Tomorrow's shuffle will show who's moving up, eh

I thought Kenney was still trying to "Unite the White" in Alberta(or something like that).

 

quizzical

ken he's been pretty much invisible in AB over the past couple of months since he won the PC leadership.

it must be hard work trying to legally create 1 party from 2 when you're not legally allowed to transfer assets from either to a new entity or something. it'd be interesting to see how they're quietly divesting the assets....

mark_alfred
quizzical

they must've found a way to divest their monies into 1 entity.

now can Kenney beat Jean or is it going to be the PC leadership race all over again?

josh

In this simulation it is O'Toole who drops off the 13th and final ballot. The fundraising data suggests that Bernier and Scheer split his voters, giving Bernier the win with 52.9 points to 47.1 points for Scheer. Bernier's wide advantage in Quebec, where he wins 74 per cent of the points, gives him the victory.

- [Material for the task]
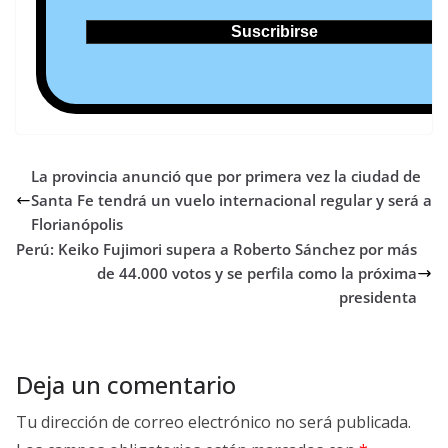
La provincia anunció que por primera vez la ciudad de
Santa Fe tendrá un vuelo internacional regular y será a
Florianópolis
Perú: Keiko Fujimori supera a Roberto Sánchez por más
de 44.000 votos y se perfila como la próxima
presidenta
Deja un comentario
Tu dirección de correo electrónico no será publicada.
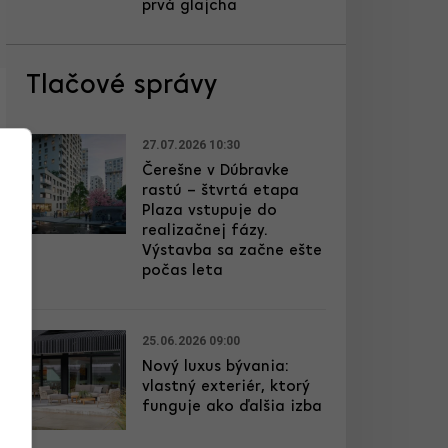
prvá glajcha
Tlačové správy
27.07.2026 10:30
Čerešne v Dúbravke
rastú – štvrtá etapa
Plaza vstupuje do
realizačnej fázy.
Výstavba sa začne ešte
počas leta
25.06.2026 09:00
Nový luxus bývania:
vlastný exteriér, ktorý
funguje ako ďalšia izba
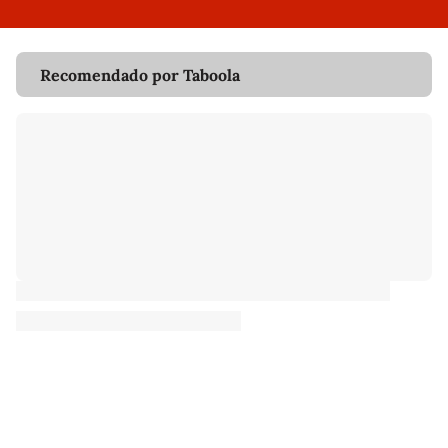
Recomendado por Taboola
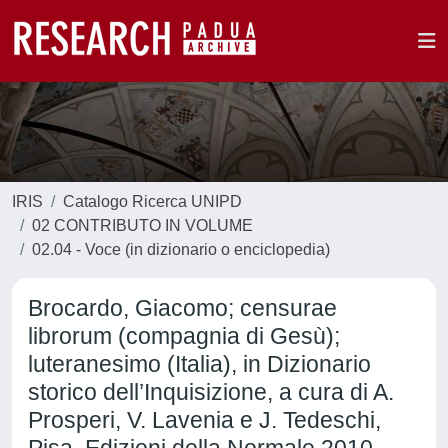
IRIS
Catalogo Ricerca UNIPD
02 CONTRIBUTO IN VOLUME
02.04 - Voce (in dizionario o enciclopedia)
Brocardo, Giacomo; censurae
librorum (compagnia di Gesù);
luteranesimo (Italia), in Dizionario
storico dell’Inquisizione, a cura di A.
Prosperi, V. Lavenia e J. Tedeschi,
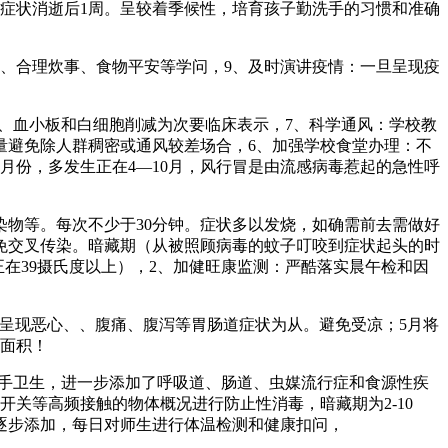
症状消逝后1周。呈较着季候性，培育孩子勤洗手的习惯和准确
、合理炊事、食物平安等学问，9、及时演讲疫情：一旦呈现疫
、血小板和白细胞削减为次要临床表示，7、科学通风：学校教
量避免除人群稠密或通风较差场合，6、加强学校食堂办理：不
月份，多发生正在4—10月，风行冒是由流感病毒惹起的急性呼
物等。每次不少于30分钟。症状多以发烧，如确需前去需做好
免交叉传染。暗藏期（从被照顾病毒的蚊子叮咬到症状起头的时
正在39摄氏度以上），2、加健旺康监测：严酷落实晨午检和因
以呈现恶心、、腹痛、腹泻等胃肠道症状为从。避免受凉；5月将
窗面积！
手卫生，进一步添加了呼吸道、肠道、虫媒流行症和食源性疾
关等高频接触的物体概况进行防止性消毒，暗藏期为2-10
逐步添加，每日对师生进行体温检测和健康扣问，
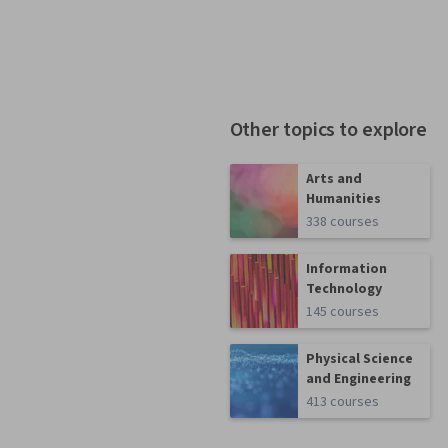
Other topics to explore
Arts and
Humanities
338 courses
Information
Technology
145 courses
Physical Science
and Engineering
413 courses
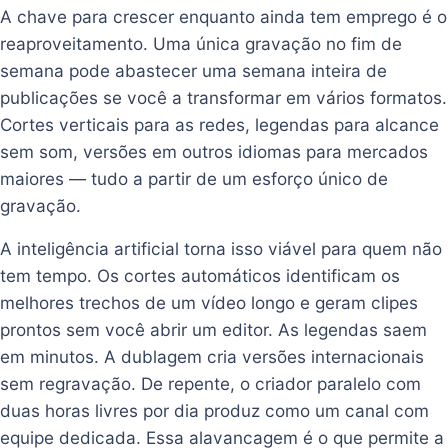
A chave para crescer enquanto ainda tem emprego é o
reaproveitamento. Uma única gravação no fim de
semana pode abastecer uma semana inteira de
publicações se você a transformar em vários formatos.
Cortes verticais para as redes, legendas para alcance
sem som, versões em outros idiomas para mercados
maiores — tudo a partir de um esforço único de
gravação.
A inteligência artificial torna isso viável para quem não
tem tempo. Os cortes automáticos identificam os
melhores trechos de um vídeo longo e geram clipes
prontos sem você abrir um editor. As legendas saem
em minutos. A dublagem cria versões internacionais
sem regravação. De repente, o criador paralelo com
duas horas livres por dia produz como um canal com
equipe dedicada. Essa alavancagem é o que permite a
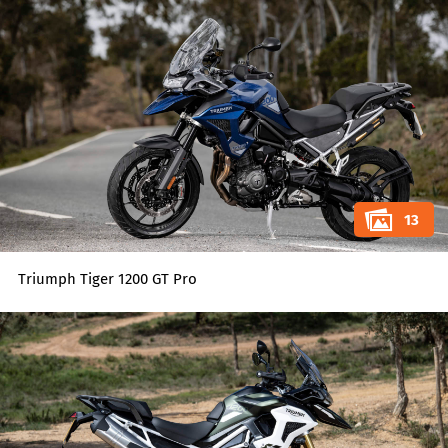
13
Triumph Tiger 1200 GT Pro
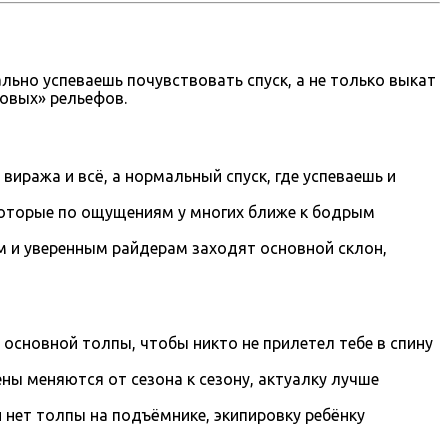
льно успеваешь почувствовать спуск, а не только выкат
вовых» рельефов.
 виража и всё, а нормальный спуск, где успеваешь и
, которые по ощущениям у многих ближе к бодрым
м и уверенным райдерам заходят основной склон,
т основной толпы, чтобы никто не прилетел тебе в спину
ны меняются от сезона к сезону, актуалку лучше
 нет толпы на подъёмнике, экипировку ребёнку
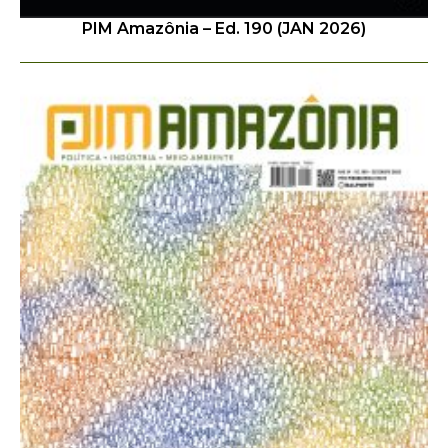
PIM Amazônia – Ed. 190 (JAN 2026)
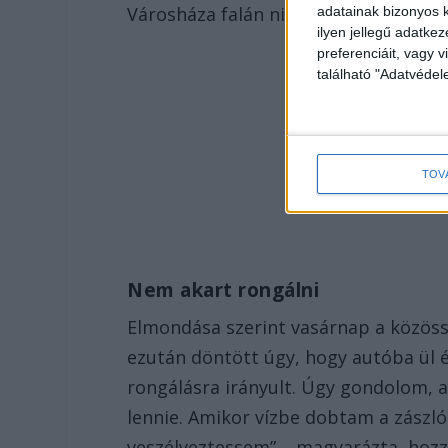
Városháza falán nincs helye.
adatainak bizonyos k
ilyen jellegű adatke
preferenciáit, vagy v
található "Adatvéde
TOV
Nem akart rongálni
Elmondása szerint vasárnap a közöss
ezután döntött úgy, hogy autóba ül 
rongálásra irányult. Úgy gondolom, 
lennie. Amikor vízbe dobtam a zászló
veszélyeztessem” – magyarázta, hozz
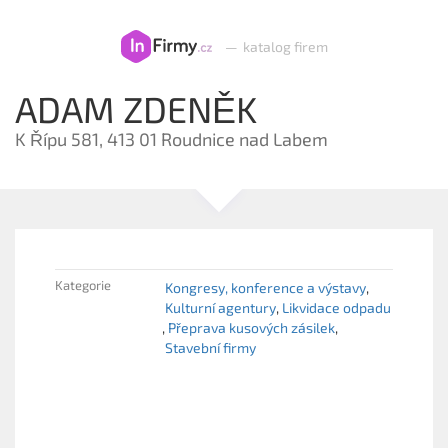
—
katalog firem
ADAM ZDENĚK
K Řípu 581, 413 01 Roudnice nad Labem
Kategorie
Kongresy, konference a výstavy
Kulturní agentury
Likvidace odpadu
Přeprava kusových zásilek
Stavební firmy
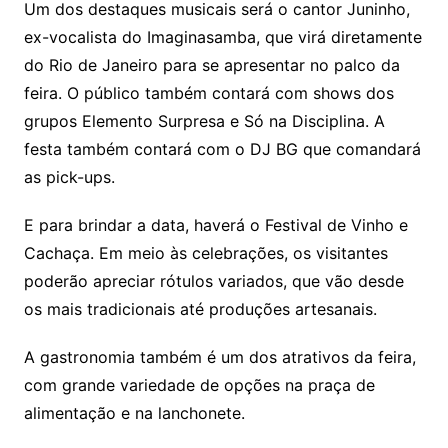
Um dos destaques musicais será o cantor Juninho,
ex-vocalista do Imaginasamba, que virá diretamente
do Rio de Janeiro para se apresentar no palco da
feira. O público também contará com shows dos
grupos Elemento Surpresa e Só na Disciplina. A
festa também contará com o DJ BG que comandará
as pick-ups.
E para brindar a data, haverá o Festival de Vinho e
Cachaça. Em meio às celebrações, os visitantes
poderão apreciar rótulos variados, que vão desde
os mais tradicionais até produções artesanais.
A gastronomia também é um dos atrativos da feira,
com grande variedade de opções na praça de
alimentação e na lanchonete.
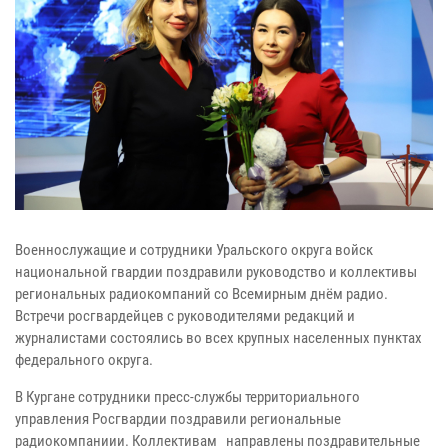
Военнослужащие и сотрудники Уральского округа войск
национальной гвардии поздравили руководство и коллективы
региональных радиокомпаний со Всемирным днём радио.
Встречи росгвардейцев с руководителями редакций и
журналистами состоялись во всех крупных населенных пунктах
федерального округа.
В Кургане сотрудники пресс-службы территориального
управления Росгвардии поздравили региональные
радиокомпаниии. Коллективам направлены поздравительные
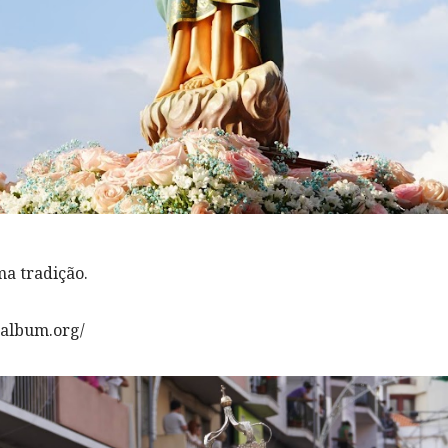
ma tradição.
calbum.org/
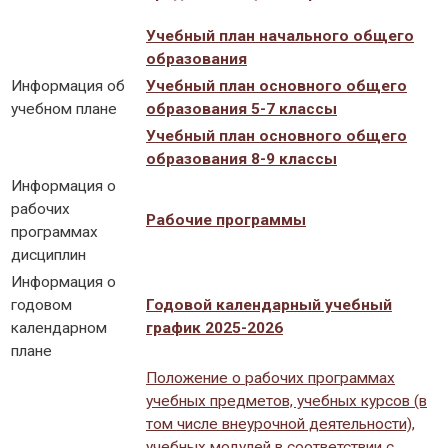
Учебный план начального общего
образования
Информация об
Учебный план основного общего
учебном плане
образования 5-7 классы
Учебный план основного общего
образования 8-9 классы
Информация о
рабочих
Рабочие программы
программах
дисциплин
Информация о
годовом
Годовой календарный учебный
календарном
график 2025-2026
плане
Положение о рабочих программах
учебных предметов, учебных курсов (в
том числе внеурочной деятельности),
учебных модулей в соответствии с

- [Required actions]
a) In the leadership discussion, who drops off the 13th and final ballot in the simulation?
b) Write out the lines of the listing between the line holding "A chave para" and the line holding "Stavební firmy", inclusive, leaving out the pictures.

- [Task solutions]
a) O'Toole

b)
A chave para crescer enquanto ainda tem emprego é o
reaproveitamento. Uma única gravação no fim de
semana pode abastecer uma semana inteira de
publicações se você a transformar em vários formatos.
Cortes verticais para as redes, legendas para alcance
sem som, versões em outros idiomas para mercados
maiores — tudo a partir de um esforço único de
gravação.
A inteligência artificial torna isso viável para quem não
tem tempo. Os cortes automáticos identificam os
melhores trechos de um vídeo longo e geram clipes
prontos sem você abrir um editor. As legendas saem
em minutos. A dublagem cria versões internacionais
sem regravação. De repente, o criador paralelo com
duas horas livres por dia produz como um canal com
equipe dedicada. Essa alavancagem é o que permite a
13
Triumph Tiger 1200 GT Pro
льно успеваешь почувствовать спуск, а не только выкат
вовых» рельефов.
 виража и всё, а нормальный спуск, где успеваешь и
, которые по ощущениям у многих ближе к бодрым
м и уверенным райдерам заходят основной склон,
т основной толпы, чтобы никто не прилетел тебе в спину
ны меняются от сезона к сезону, актуалку лучше
 нет толпы на подъёмнике, экипировку ребёнку
PIM Amazônia – Ed. 190 (JAN 2026)
Városháza falán nincs helye.
adatainak bizonyos k
ilyen jellegű adatke
preferenciáit, vagy v
található "Adatvéde
TOV
Nem akart rongálni
Elmondása szerint vasárnap a közöss
ezután döntött úgy, hogy autóba ül 
rongálásra irányult. Úgy gondolom, 
lennie. Amikor vízbe dobtam a zászló
veszélyeztessem” – magyarázta, hozz
—
katalog firem
ADAM ZDENĚK
K Řípu 581, 413 01 Roudnice nad Labem
Kategorie
Kongresy, konference a výstavy
Kulturní agentury
Likvidace odpadu
Přeprava kusových zásilek
Stavební firmy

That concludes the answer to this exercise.